### Excerpt provided
On Monday 18 April 2005 20:53, Nicholas Nethercote wrote:
> Hi,
>
> I've been looking at GCC's use of sign-extensions when dealing with
> integers smaller than a machine word size. It looks like there is room
> for improvement.
>
> Consider this C function:
>
> short g(short x)
> {
> short i;
> for (i = 0; i < 10; i++) {
> x += i;
> }
> return x;
> }
>
> On x86, using a GCC 4.0.0 20050130, with -O2 I get this code:
>
> g:
> pushl %ebp
> xorl %edx, %edx
> movl %esp, %ebp
> movswl 8(%ebp),%ecx
> .p2align 4,,15
> .L2:
> leal (%ecx,%edx), %eax
> movswl %ax,%ecx # 1
> leal 1(%edx), %eax
> movzwl %ax, %eax # 2
> cmpw $10, %ax
> movswl %ax,%edx # 3
> jne .L2
>
> popl %ebp
> movl %ecx, %eax
> ret
> .size g, .-g
> .p2align 4,,15
>
> The three extensions (#1, #2, #3) here are unnecessarily conservative.
> This would be better:
>
> g:
> pushl %ebp
> xorl %edx, %edx
> movl %esp, %ebp
> movswl 8(%ebp),%ecx
> .p2align 4,,15
> .L2:
> leal (%ecx,%edx), %ecx # x += i
> leal 1(%edx), %edx # i++
> cmpw $10, %dx # i < 10 ?

### Information provided
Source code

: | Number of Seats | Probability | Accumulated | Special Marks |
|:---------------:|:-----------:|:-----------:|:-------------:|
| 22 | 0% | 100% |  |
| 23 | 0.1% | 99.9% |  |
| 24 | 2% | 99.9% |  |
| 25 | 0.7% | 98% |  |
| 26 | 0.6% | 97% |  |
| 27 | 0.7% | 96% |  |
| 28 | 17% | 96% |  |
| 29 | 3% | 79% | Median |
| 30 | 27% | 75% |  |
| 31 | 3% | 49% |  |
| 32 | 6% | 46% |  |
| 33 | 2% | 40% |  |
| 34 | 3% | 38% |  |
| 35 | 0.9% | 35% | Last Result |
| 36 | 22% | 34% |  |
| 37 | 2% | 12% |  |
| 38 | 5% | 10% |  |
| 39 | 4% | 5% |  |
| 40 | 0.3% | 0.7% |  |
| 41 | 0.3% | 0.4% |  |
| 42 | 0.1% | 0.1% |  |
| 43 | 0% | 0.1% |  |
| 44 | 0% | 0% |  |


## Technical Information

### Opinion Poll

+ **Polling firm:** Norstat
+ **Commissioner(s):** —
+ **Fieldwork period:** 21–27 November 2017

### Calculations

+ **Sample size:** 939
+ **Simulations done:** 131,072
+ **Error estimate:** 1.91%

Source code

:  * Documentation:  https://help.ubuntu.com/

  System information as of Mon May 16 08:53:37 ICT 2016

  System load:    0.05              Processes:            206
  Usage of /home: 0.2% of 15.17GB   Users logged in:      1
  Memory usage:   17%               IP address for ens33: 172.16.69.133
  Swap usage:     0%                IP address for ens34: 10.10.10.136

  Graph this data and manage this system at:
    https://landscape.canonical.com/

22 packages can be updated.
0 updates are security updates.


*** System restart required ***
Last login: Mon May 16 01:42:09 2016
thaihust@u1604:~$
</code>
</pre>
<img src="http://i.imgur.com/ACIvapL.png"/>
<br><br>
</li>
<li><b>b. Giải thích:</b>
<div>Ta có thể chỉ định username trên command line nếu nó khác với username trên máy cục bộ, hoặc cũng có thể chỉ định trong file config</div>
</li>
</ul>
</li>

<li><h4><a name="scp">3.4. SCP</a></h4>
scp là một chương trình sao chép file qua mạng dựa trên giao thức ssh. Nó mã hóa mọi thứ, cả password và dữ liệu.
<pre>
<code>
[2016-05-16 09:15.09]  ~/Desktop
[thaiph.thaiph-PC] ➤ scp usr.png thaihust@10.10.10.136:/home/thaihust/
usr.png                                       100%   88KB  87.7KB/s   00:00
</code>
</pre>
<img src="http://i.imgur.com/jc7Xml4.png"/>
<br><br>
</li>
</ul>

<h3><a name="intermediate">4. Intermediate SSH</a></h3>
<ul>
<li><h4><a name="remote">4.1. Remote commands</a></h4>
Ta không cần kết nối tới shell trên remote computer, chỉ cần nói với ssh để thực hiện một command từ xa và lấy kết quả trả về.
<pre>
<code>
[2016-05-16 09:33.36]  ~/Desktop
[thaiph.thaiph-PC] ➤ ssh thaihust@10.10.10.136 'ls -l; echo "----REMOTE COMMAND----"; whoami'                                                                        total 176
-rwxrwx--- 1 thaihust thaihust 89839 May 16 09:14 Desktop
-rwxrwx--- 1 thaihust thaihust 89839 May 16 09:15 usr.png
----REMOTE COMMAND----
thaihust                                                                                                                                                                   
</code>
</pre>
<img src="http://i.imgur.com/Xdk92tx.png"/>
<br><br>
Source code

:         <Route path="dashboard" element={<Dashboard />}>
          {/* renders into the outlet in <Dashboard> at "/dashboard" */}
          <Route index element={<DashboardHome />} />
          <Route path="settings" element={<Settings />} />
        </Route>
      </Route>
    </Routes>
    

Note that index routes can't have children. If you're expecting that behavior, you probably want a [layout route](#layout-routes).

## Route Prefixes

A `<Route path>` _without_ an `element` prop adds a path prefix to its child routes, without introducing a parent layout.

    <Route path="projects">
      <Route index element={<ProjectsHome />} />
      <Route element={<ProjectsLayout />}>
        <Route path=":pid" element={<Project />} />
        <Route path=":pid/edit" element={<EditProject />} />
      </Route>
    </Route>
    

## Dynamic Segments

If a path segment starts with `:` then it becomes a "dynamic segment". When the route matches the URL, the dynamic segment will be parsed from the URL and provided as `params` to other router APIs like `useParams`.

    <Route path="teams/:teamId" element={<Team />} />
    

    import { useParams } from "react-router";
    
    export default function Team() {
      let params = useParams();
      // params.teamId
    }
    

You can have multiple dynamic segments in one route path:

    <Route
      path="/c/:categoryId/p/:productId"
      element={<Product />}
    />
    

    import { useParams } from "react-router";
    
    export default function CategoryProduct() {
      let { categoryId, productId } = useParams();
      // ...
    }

### Using the information
1 - For each statement about the GCC sign-extension message, answer yes or no and quote the words of the message that decide it. (a) The compiled code came from GCC 4.0.0 20050130 at -O2. (b) The example function takes an int argument. (c) The three extensions are called unnecessarily conservative.
2 - Please return everything in the GCC sign-extension message from "On Monday 18" down to "short g(short x)".
The material has no connection to the GCC sign-extension message.

### Responses by task
1 -
(a) Yes: "On x86, using a GCC 4.0.0 20050130, with -O2 I get this code:"
(b) No: "short g(short x)"
(c) Yes: "The three extensions (#1, #2, #3) here are unnecessarily conservative."

2 -
On Monday 18 April 2005 20:53, Nicholas Nethercote wrote:
> Hi,
>
> I've been looking at GCC's use of sign-extensions when dealing with
> integers smaller than a machine word size. It looks like there is room
> for improvement.
>
> Consider this C function:
>
> short g(short x)